### Set exercise
Rewrite everything in the listing from the line containing "genus: Pararge" down to its end, changing each "common name" to "vernacular name" and leaving all else unchanged.

------ Available records ------

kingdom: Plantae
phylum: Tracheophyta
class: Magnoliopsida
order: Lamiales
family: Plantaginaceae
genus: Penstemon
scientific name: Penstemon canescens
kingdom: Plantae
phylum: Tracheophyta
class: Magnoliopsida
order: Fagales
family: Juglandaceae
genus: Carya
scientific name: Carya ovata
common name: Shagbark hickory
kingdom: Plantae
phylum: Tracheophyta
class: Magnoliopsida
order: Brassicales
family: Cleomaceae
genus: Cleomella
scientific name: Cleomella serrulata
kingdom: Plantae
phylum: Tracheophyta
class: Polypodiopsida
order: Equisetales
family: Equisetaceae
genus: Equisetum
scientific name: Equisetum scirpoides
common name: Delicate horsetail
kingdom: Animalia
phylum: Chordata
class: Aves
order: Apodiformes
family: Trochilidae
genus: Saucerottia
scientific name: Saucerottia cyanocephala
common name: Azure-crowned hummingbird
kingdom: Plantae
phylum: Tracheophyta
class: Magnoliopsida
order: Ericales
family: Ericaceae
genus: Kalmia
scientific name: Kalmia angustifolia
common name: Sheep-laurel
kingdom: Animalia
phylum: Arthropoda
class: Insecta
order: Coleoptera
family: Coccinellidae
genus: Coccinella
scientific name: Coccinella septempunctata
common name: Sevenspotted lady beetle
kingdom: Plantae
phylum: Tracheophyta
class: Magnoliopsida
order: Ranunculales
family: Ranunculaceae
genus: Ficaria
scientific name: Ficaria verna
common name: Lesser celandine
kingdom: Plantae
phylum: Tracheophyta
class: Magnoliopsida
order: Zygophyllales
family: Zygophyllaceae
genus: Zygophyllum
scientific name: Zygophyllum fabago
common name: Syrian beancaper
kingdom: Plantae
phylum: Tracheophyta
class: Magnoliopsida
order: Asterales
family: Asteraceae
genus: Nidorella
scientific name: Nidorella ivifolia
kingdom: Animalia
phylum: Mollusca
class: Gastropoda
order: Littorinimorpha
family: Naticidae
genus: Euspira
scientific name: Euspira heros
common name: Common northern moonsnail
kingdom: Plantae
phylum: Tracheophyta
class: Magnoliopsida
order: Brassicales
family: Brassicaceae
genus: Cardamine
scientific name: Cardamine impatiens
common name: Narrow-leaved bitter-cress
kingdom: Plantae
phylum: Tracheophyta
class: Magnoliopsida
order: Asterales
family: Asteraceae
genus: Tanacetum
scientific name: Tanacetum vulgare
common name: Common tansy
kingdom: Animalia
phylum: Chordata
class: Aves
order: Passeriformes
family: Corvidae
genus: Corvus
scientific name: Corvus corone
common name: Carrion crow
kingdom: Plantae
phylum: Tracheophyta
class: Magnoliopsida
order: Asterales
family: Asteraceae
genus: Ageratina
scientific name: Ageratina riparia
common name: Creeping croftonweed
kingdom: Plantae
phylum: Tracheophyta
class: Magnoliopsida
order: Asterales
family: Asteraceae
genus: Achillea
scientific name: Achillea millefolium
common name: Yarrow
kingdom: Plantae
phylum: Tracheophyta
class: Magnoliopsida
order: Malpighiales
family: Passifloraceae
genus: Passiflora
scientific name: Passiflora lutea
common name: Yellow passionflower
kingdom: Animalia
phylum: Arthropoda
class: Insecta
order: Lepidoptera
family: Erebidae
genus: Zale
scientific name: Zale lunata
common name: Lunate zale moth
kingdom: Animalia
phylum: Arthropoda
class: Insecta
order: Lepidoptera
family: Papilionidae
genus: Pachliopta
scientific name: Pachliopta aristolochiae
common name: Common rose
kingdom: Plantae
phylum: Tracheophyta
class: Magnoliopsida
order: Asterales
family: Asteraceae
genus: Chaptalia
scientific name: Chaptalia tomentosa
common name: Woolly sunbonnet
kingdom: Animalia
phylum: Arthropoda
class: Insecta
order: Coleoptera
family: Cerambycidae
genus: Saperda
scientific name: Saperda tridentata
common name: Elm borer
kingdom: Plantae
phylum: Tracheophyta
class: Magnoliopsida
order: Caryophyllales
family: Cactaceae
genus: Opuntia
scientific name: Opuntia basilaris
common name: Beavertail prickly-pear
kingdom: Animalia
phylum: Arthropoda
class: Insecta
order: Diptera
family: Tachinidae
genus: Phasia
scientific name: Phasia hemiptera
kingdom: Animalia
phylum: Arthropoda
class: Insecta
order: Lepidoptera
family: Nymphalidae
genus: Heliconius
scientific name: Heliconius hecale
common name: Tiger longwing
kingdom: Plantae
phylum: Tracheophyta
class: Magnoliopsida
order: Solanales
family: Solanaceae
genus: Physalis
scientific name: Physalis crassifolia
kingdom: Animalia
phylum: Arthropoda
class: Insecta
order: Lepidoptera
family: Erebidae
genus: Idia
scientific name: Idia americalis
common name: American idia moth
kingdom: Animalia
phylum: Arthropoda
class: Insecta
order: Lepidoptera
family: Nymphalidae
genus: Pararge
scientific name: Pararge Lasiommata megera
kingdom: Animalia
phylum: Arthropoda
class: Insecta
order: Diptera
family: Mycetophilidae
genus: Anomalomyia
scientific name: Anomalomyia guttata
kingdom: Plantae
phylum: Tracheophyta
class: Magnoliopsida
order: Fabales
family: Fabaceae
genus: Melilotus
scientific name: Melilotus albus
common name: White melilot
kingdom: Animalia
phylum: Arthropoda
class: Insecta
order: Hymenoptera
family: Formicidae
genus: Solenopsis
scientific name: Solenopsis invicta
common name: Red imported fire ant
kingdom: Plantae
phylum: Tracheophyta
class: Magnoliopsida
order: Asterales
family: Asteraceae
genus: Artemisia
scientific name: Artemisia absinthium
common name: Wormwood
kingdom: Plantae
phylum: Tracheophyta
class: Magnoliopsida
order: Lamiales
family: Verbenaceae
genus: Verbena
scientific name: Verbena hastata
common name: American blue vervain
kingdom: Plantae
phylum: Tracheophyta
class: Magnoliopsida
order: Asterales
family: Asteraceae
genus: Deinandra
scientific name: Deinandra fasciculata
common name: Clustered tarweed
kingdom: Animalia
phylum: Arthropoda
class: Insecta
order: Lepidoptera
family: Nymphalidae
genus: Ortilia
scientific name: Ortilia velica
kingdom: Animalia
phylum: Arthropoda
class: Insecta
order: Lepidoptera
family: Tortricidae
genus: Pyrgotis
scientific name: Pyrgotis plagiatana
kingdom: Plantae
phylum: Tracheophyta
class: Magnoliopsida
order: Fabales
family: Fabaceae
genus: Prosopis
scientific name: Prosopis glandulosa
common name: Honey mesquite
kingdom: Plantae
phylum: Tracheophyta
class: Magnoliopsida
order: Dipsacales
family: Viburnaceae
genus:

------

### Written solution
genus: Pararge
scientific name: Pararge Lasiommata megera
kingdom: Animalia
phylum: Arthropoda
class: Insecta
order: Diptera
family: Mycetophilidae
genus: Anomalomyia
scientific name: Anomalomyia guttata
kingdom: Plantae
phylum: Tracheophyta
class: Magnoliopsida
order: Fabales
family: Fabaceae
genus: Melilotus
scientific name: Melilotus albus
vernacular name: White melilot
kingdom: Animalia
phylum: Arthropoda
class: Insecta
order: Hymenoptera
family: Formicidae
genus: Solenopsis
scientific name: Solenopsis invicta
vernacular name: Red imported fire ant
kingdom: Plantae
phylum: Tracheophyta
class: Magnoliopsida
order: Asterales
family: Asteraceae
genus: Artemisia
scientific name: Artemisia absinthium
vernacular name: Wormwood
kingdom: Plantae
phylum: Tracheophyta
class: Magnoliopsida
order: Lamiales
family: Verbenaceae
genus: Verbena
scientific name: Verbena hastata
vernacular name: American blue vervain
kingdom: Plantae
phylum: Tracheophyta
class: Magnoliopsida
order: Asterales
family: Asteraceae
genus: Deinandra
scientific name: Deinandra fasciculata
vernacular name: Clustered tarweed
kingdom: Animalia
phylum: Arthropoda
class: Insecta
order: Lepidoptera
family: Nymphalidae
genus: Ortilia
scientific name: Ortilia velica
kingdom: Animalia
phylum: Arthropoda
class: Insecta
order: Lepidoptera
family: Tortricidae
genus: Pyrgotis
scientific name: Pyrgotis plagiatana
kingdom: Plantae
phylum: Tracheophyta
class: Magnoliopsida
order: Fabales
family: Fabaceae
genus: Prosopis
scientific name: Prosopis glandulosa
vernacular name: Honey mesquite
kingdom: Plantae
phylum: Tracheophyta
class: Magnoliopsida
order: Dipsacales
family: Viburnaceae
genus:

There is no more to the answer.